Le stime della vendemmia 2026 in Francia parlano, quindi, di 33,8 milioni di ettolitri: 14,2 milioni di ettolitri sono riferiti ai vini Aop (-10% sul 2025 e -17% sulla media quinquennale 2021-2025); 10,3 milioni di ettolitri è la previsioni per i vini Igp (+4% sul 2025, ma -7% sulla media quinquennale). In calo anche la previsione per la categoria degli “altri vini”, compresi quelli senza denominazione (a 2,2 milioni di ettolitri, -13% sul 2025 e -23% sulla media degli ultimi 5 anni), e dei “vins pour eaux-de-vie”, i cosiddetti “vini per acquaviti”, a 7,1 milioni di ettolitri di stima produttiva (-7% sul 2025 e -25% sulla media del periodo 2021-2025).
Guardando alla stima del raccolto per vigneto (e in riferimento a tutte le tipologie di vini), al 1 settembre 2026, la vendemmia per lo Champagne segna 1,3 milioni di ettolitri (-48% sul 2025, -46% sulla media quinquennale 2021-2025); il bordolese è a 3,5 milioni di ettolitri (+10% sul 2025, -11% nel confronto con gli ultimi 5 anni); la Borgogna - Beaujolais a 1,4 milioni di ettolitri con un calo del -33% tanto annuale che nella media quinquennale.
Nella pubblicazione di Agreste viene riportato che nella Champagne la vendemmia è iniziata a metà agosto, con una maturazione eccezionale. Ma dopo alcune avversità climatiche, e quindi gelate nell’Aisne, grandine e siccità a partire da marzo, il raccolto si preannuncia ridotto della metà sul 2025 e la media quinquennale, con il peso dei grappoli che ha raggiunto il livello più basso degli ultimi 20 anni.
In Borgogna e nel Beaujolais, grandine, siccità e ondate di calore hanno fortemente ridotto un potenziale inizialmente elevato. In Borgogna, il Pinot Nero, particolarmente colpito, registra perdite superiori al 50%. Nel Beaujolais, la vendemmia è iniziata intorno al 13 agosto, confermando rese storicamente basse.
Nel bordolese, invece, le recenti precipitazioni di fine agosto hanno avuto effetti favorevoli sulla produzione, attenuando le conseguenze dell’ondata di caldo e della siccità prolungata. I Crémant, raccolti precocemente, fanno registrare rese soddisfacenti.

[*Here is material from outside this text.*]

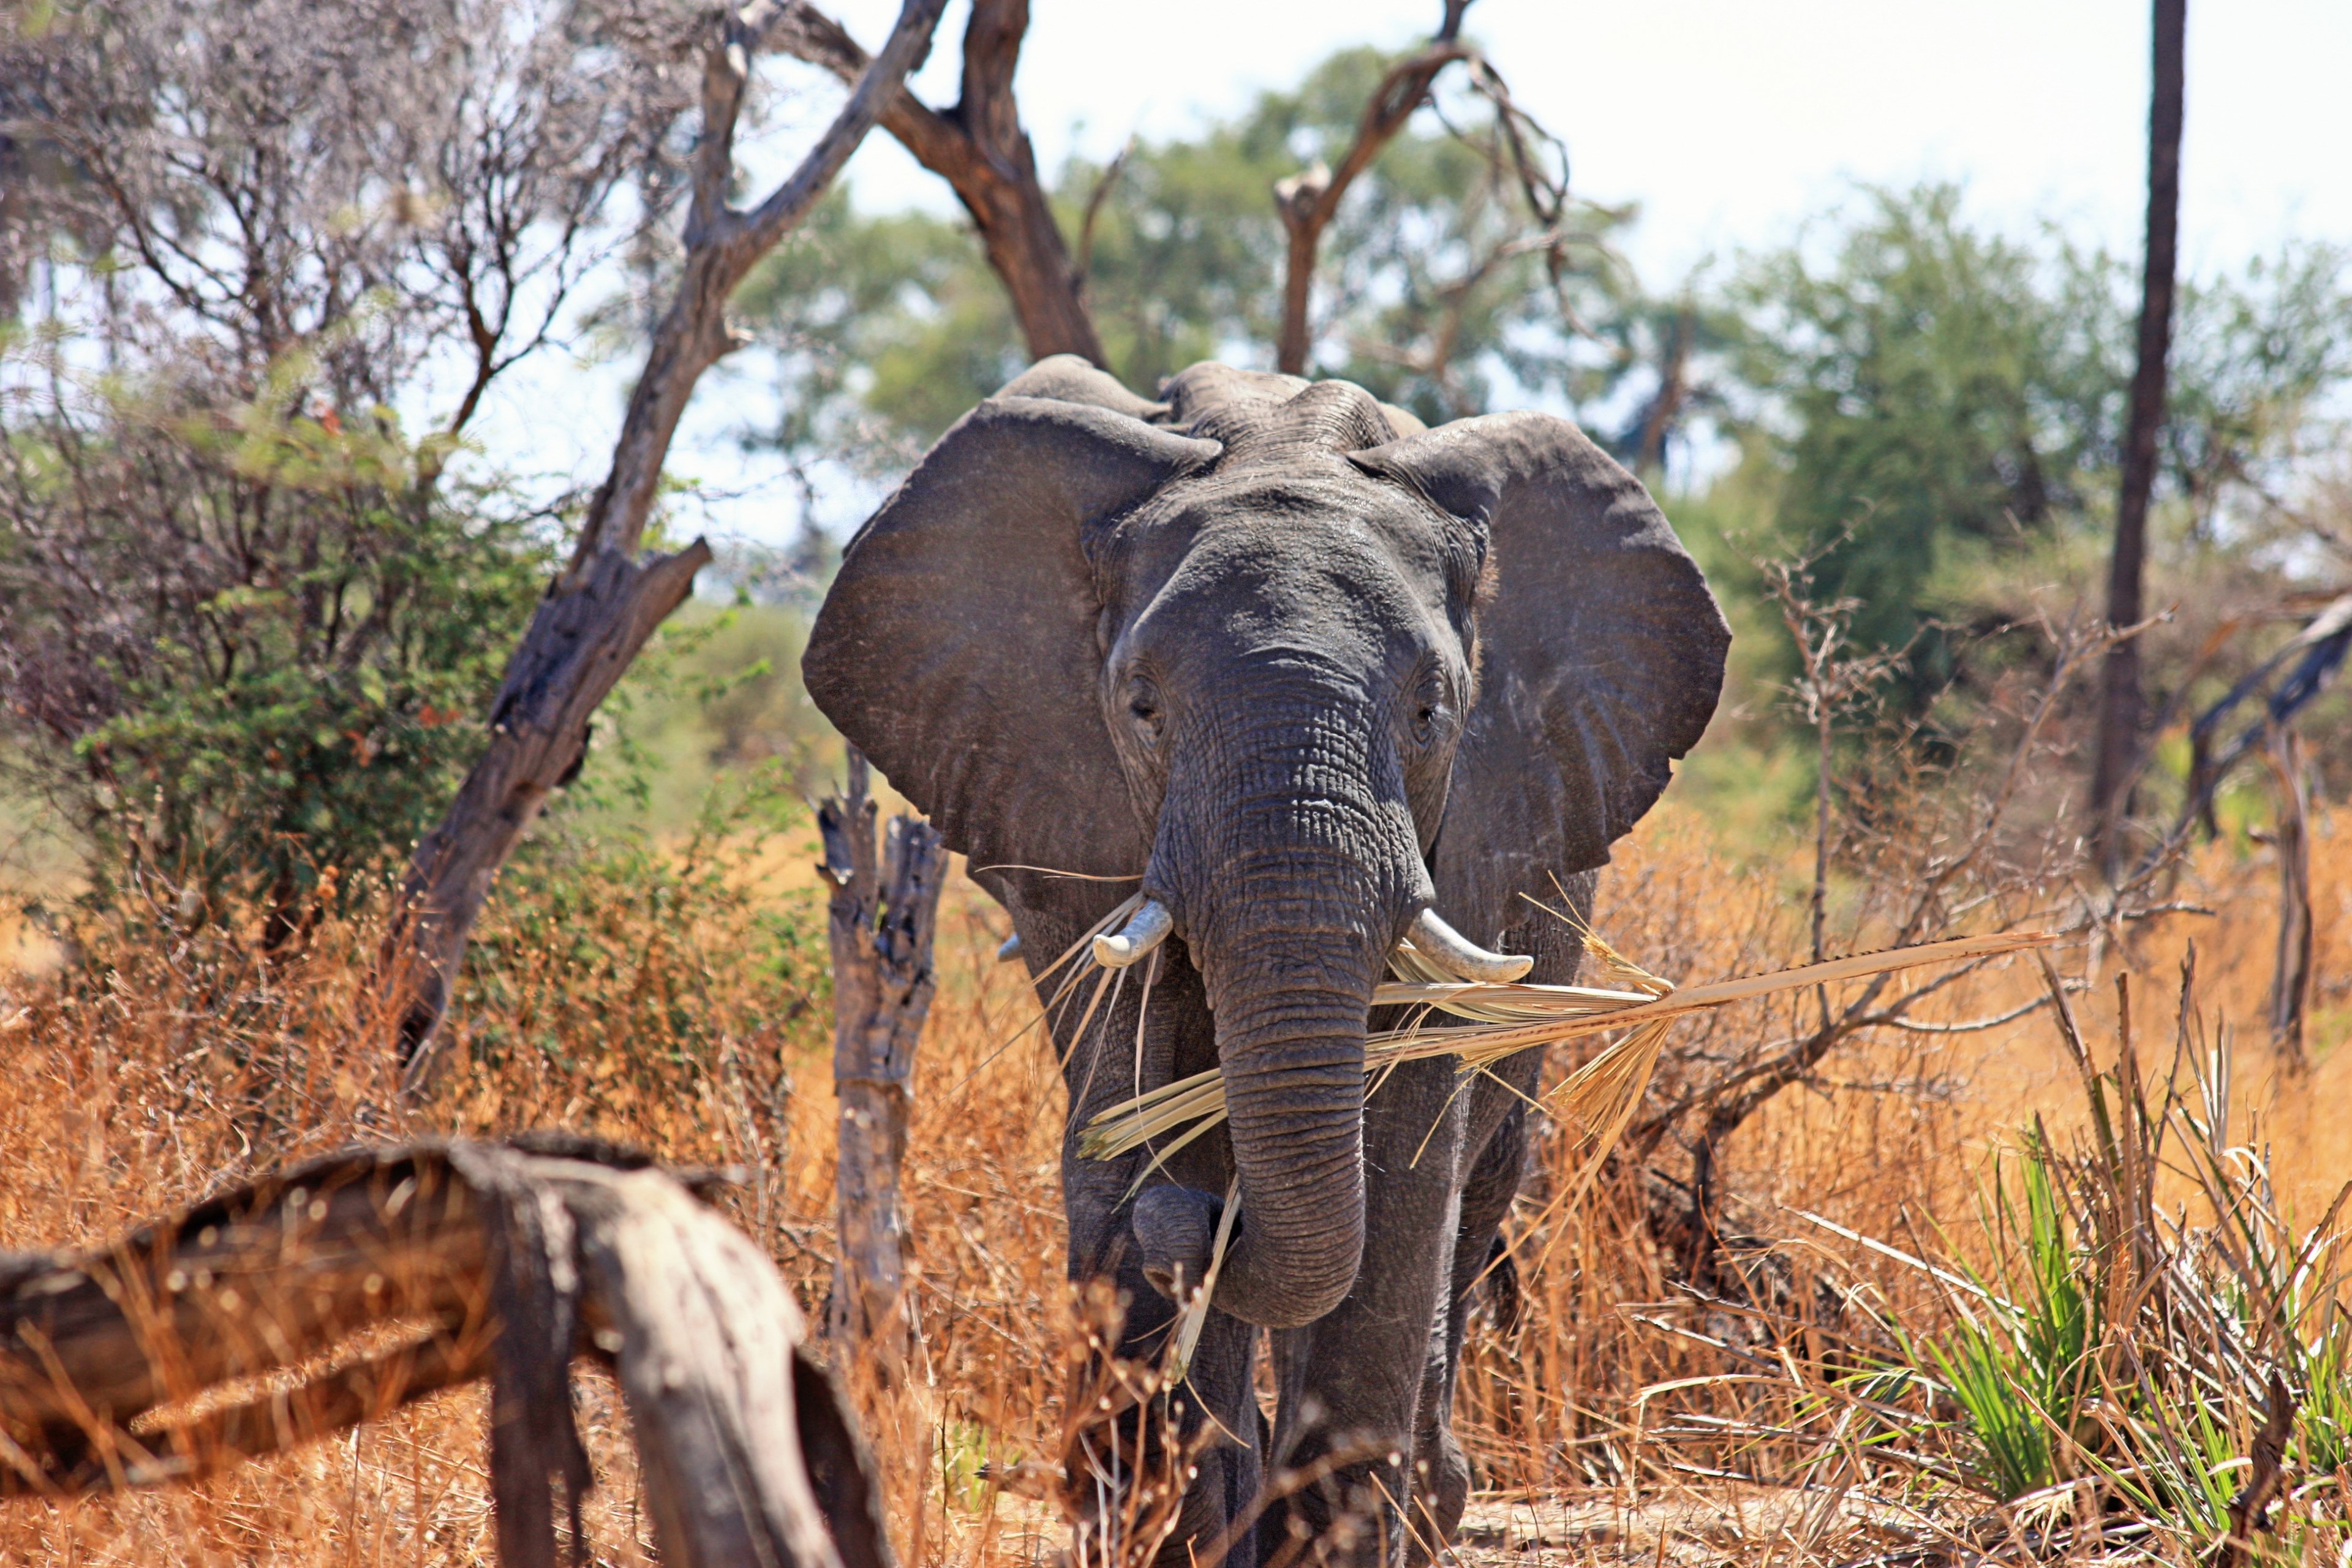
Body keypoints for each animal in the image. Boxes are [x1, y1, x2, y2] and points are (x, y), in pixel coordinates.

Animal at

Nonostante la riduzione di quasi 5.000 ettari di vigneti in produzione sull’ultima vendemmia (-5%), favorita dal programma nazionale di sostegno alla riduzione del potenziale viticolo, la produzione dovrebbe aumentare del 10% rispetto ai livelli molto bassi del 2025 grazie a rese migliori, pur rimanendo ben al di sotto della media 2021-2025 (-11%).
In Linguadoca-Rossiglione, infine, nonostante una riduzione delle superfici in produzione stimata in oltre 5.000 ettari (pari al -3%), la produzione dovrebbe registrare un aumento del +5% sullo scarso raccolto 2025, grazie a rese migliori, pur rimanendo inferiore del -8% sulla media 2021-2025. Un incremento che cela, tuttavia, forti disparità a livello locale, legate al ricorso all’irrigazione da parte delle aziende agricole, con vigneti duramente colpiti dalla siccità nel Rossiglione.